# Countertop ideas??



## organick (Sep 4, 2009)

Anyone have some affordable ideas for green tops you can do yourself?? I like alot of the ideas but the price tag on some tops is just insane. I mean what can possibly be sustainable about 80 dollars a sq ft??? Any info would be great.


----------



## fabrk8r (Feb 12, 2010)

Concrete, stainless steel, copper or galvanized.

Did you know that galvanized counters have been in use in commercial kitchens and delicatessens for over 100 years due to the antimicrobial benefits of the zinc?
They attain a beautiful (subjective) patina. Copper has the same benefits.

I make metal counter tops all the time for customers. They cost no where near $80.00 per square foot. Even 14 gauge brushed stainless steel costs less than that as a finished product.


----------



## suprvee (Sep 2, 2010)

organick said:


> Anyone have some affordable ideas for green tops you can do yourself?? I like alot of the ideas but the price tag on some tops is just insane. I mean what can possibly be sustainable about 80 dollars a sq ft??? Any info would be great.

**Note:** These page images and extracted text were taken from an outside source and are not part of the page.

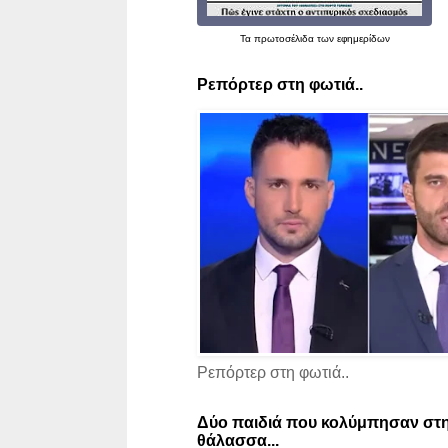
Τα
πρωτοσέλιδα
των εφημερίδων
Ρεπόρτερ στη φωτιά..
Ρεπόρτερ στη φωτιά..
Δύο παιδιά που κολύμπησαν στη
θάλασσα...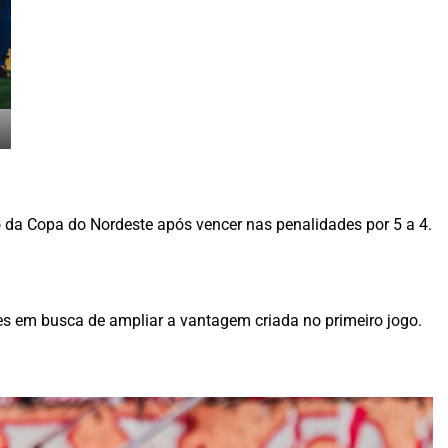
lo da Copa do Nordeste após vencer nas penalidades por 5 a 4.
es em busca de ampliar a vantagem criada no primeiro jogo.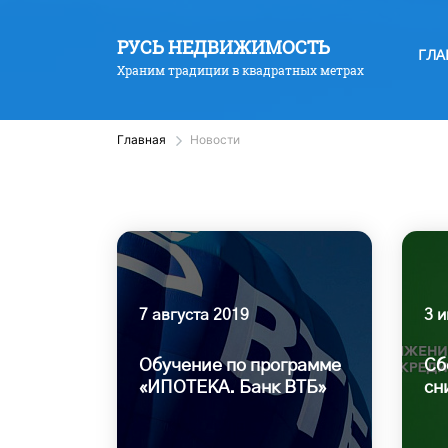
РУСЬ НЕДВИЖИМОСТЬ
ГЛА
Храним традиции в квадратных метрах
Главная
Новости
7 августа 2019
3 
Обучение по программе
Сб
«ИПОТЕКА. Банк ВТБ»
сн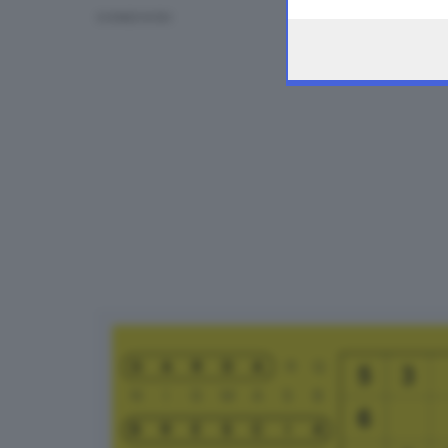
the webpage.
CONDIVIDI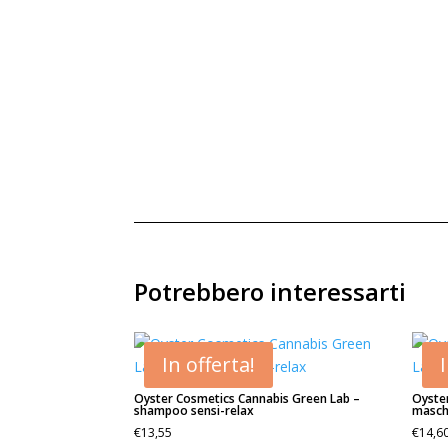
Potrebbero interessarti
In offerta!
Oyster Cosmetics Cannabis Green Lab –
Oyste
shampoo sensi-relax
masch
€
13,55
€
14,6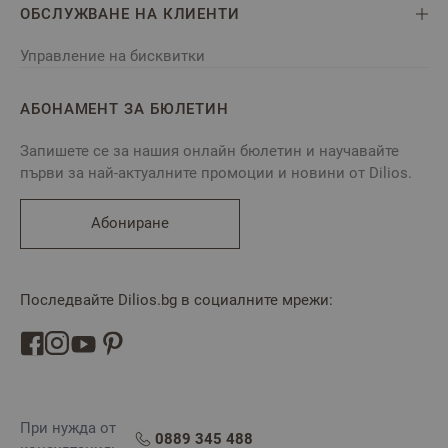
ОБСЛУЖВАНЕ НА КЛИЕНТИ
Управление на бисквитки
АБОНАМЕНТ ЗА БЮЛЕТИН
Запишете се за нашия онлайн бюлетин и научавайте
първи за най-актуалните промоции и новини от Dilios.
Абониране
Последвайте Dilios.bg в социалните мрежи:
При нужда от
0889 345 488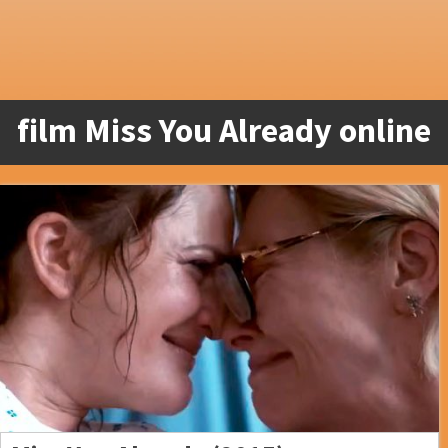
film Miss You Already online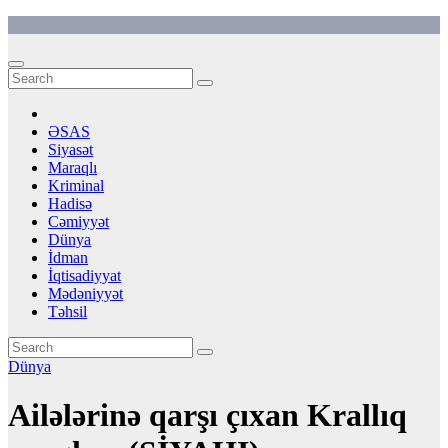
Skip
to
content
ƏSAS
Siyasət
Maraqlı
Kriminal
Hadisə
Cəmiyyət
Dünya
İdman
İqtisadiyyat
Mədəniyyət
Təhsil
Dünya
Ailələrinə qarşı çıxan Krallıq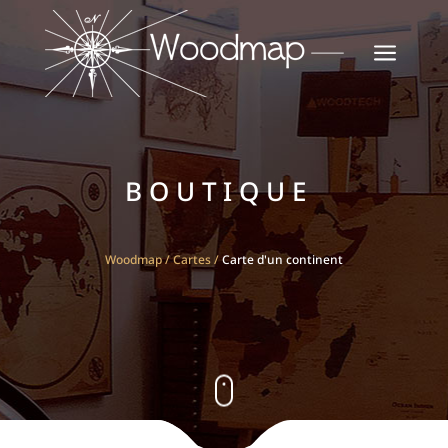
a
BOUTIQUE
Woodmap
/
Cartes
/
Carte d'un continent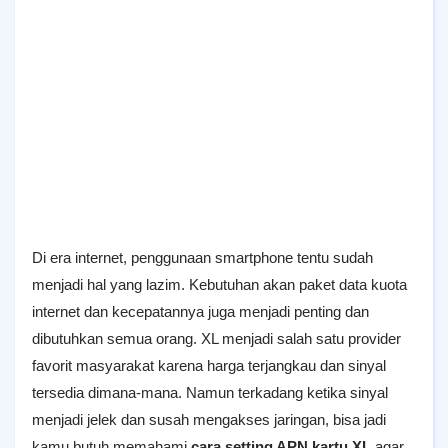
Di era internet, penggunaan smartphone tentu sudah
menjadi hal yang lazim. Kebutuhan akan paket data kuota
internet dan kecepatannya juga menjadi penting dan
dibutuhkan semua orang. XL menjadi salah satu provider
favorit masyarakat karena harga terjangkau dan sinyal
tersedia dimana-mana. Namun terkadang ketika sinyal
menjadi jelek dan susah mengakses jaringan, bisa jadi
kamu butuh memahami
cara setting APN kartu XL
agar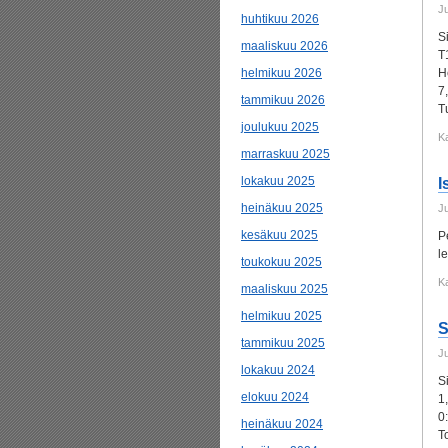
J
huhtikuu 2026
S
maaliskuu 2026
T
helmikuu 2026
H
7
tammikuu 2026
T
joulukuu 2025
K
marraskuu 2025
lokakuu 2025
I
heinäkuu 2025
J
kesäkuu 2025
P
l
toukokuu 2025
K
maaliskuu 2025
helmikuu 2025
S
tammikuu 2025
J
lokakuu 2024
S
elokuu 2024
1
0
heinäkuu 2024
T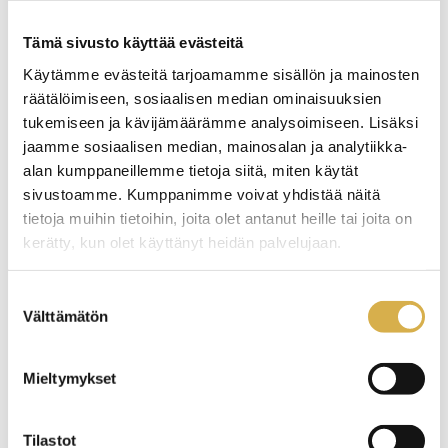
Ammatillisen koulutuksen järjestäjien
Tämä sivusto käyttää evästeitä
digitalisaatiokyvykkyyden vahvistaminen
Käytämme evästeitä tarjoamamme sisällön ja mainosten
Hankearkisto
räätälöimiseen, sosiaalisen median ominaisuuksien
INCLAVI Inclusive Aviation
tukemiseen ja kävijämäärämme analysoimiseen. Lisäksi
jaamme sosiaalisen median, mainosalan ja analytiikka-
LARK – Kohti huippulaatua
alan kumppaneillemme tietoja siitä, miten käytät
OPVA haltuun – Framåt med SSS
sivustoamme. Kumppanimme voivat yhdistää näitä
tietoja muihin tietoihin, joita olet antanut heille tai joita on
Soskeamis — Sosiaalisesti kestävä amis
kerätty, kun olet käyttänyt heidän palvelujaan.
Eväitä työn muutokseen koronakriisin jälkeen -hanke
Suostumuksen
VIERKO – Vieraskielisen Opetuksen ja Kotimaisten
Välttämätön
valinta
Kielten Parantamisen Verkostohanke
Digitalisaation osaaminen ja johtaminen
Mieltymykset
Ohjauksella eteenpäin
Upskilling Sustainability in Travel and Tourism: The
Tilastot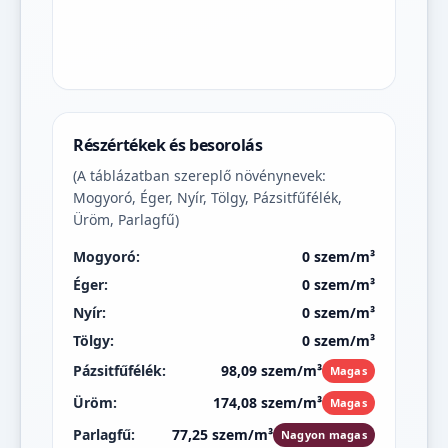
Részértékek és besorolás
(A táblázatban szereplő növénynevek:
Mogyoró, Éger, Nyír, Tölgy, Pázsitfűfélék,
Üröm, Parlagfű)
Mogyoró:
0 szem/m³
Éger:
0 szem/m³
Nyír:
0 szem/m³
Tölgy:
0 szem/m³
Pázsitfűfélék:
98,09 szem/m³
Magas
Üröm:
174,08 szem/m³
Magas
Parlagfű:
77,25 szem/m³
Nagyon magas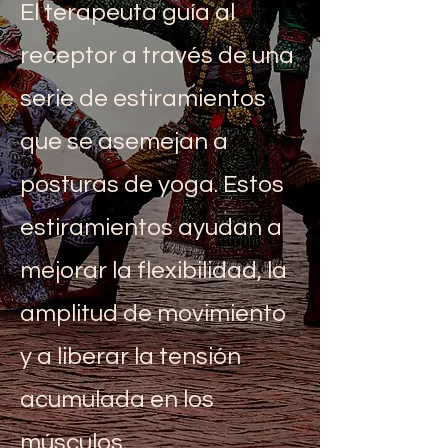
El terapeuta guía al
receptor a través de una
serie de estiramientos
que se asemejan a
posturas de yoga. Estos
estiramientos ayudan a
mejorar la flexibilidad, la
amplitud de movimiento
y a liberar la tensión
acumulada en los
músculos.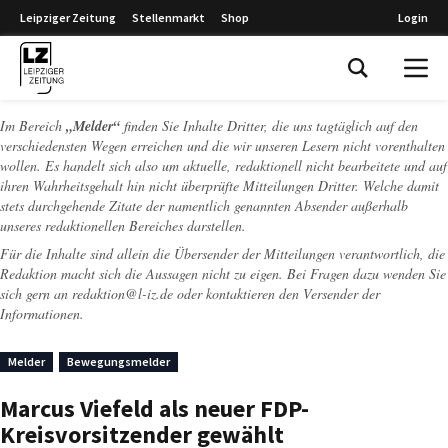
Leipziger Zeitung
Stellenmarkt
Shop
Login
Leipziger Zeitung
Im Bereich
„Melder“
finden Sie Inhalte Dritter, die uns tagtäglich auf den
verschiedensten Wegen erreichen und die wir unseren Lesern nicht vorenthalten
wollen. Es handelt sich also um aktuelle, redaktionell nicht bearbeitete und auf
ihren Wahrheitsgehalt hin nicht überprüfte Mitteilungen Dritter. Welche damit
stets durchgehende Zitate der namentlich genannten Absender außerhalb
unseres redaktionellen Bereiches darstellen.
Für die Inhalte sind allein die Übersender der Mitteilungen verantwortlich, die
Redaktion macht sich die Aussagen nicht zu eigen. Bei Fragen dazu wenden Sie
sich gern an
redaktion@l-iz.de
oder kontaktieren den Versender der
Informationen.
Melder
Bewegungsmelder
Marcus Viefeld als neuer FDP-
Kreisvorsitzender gewählt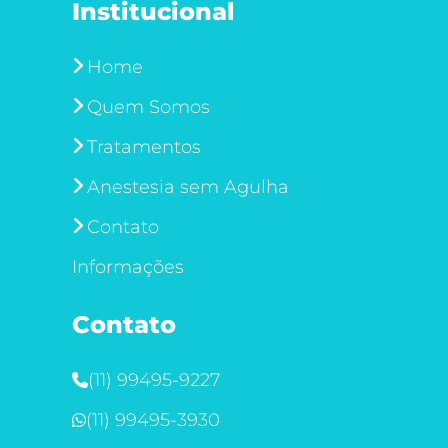
Institucional
Home
Quem Somos
Tratamentos
Anestesia sem Agulha
Contato
Informações
Contato
(11) 99495-9227
(11) 99495-3930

Green... Some good options in no particular order: bamboo, cork, concrete, recycled glass, recycled tile, recycled plastic.

I'm in a similar boat; but I'm planning on going with a $2-$5/square foot eco-friendly route (that's just materials, no labor). I'm planning on using lightweight concrete as a base that's 2 inches thick, with a .25-inch polished solid concrete top coating. My only issue is finding a good source of the lightweight concrete -- it's expensive as #### unless you buy by the truck load, though I've run into some good recipes online for DIY'ers. :whistling2:


----------



## organick (Sep 4, 2009)

You really doing concrete for 5 a sq finished??? I like the concrete idea but would like it to be green and or recycled materials and finishes.


----------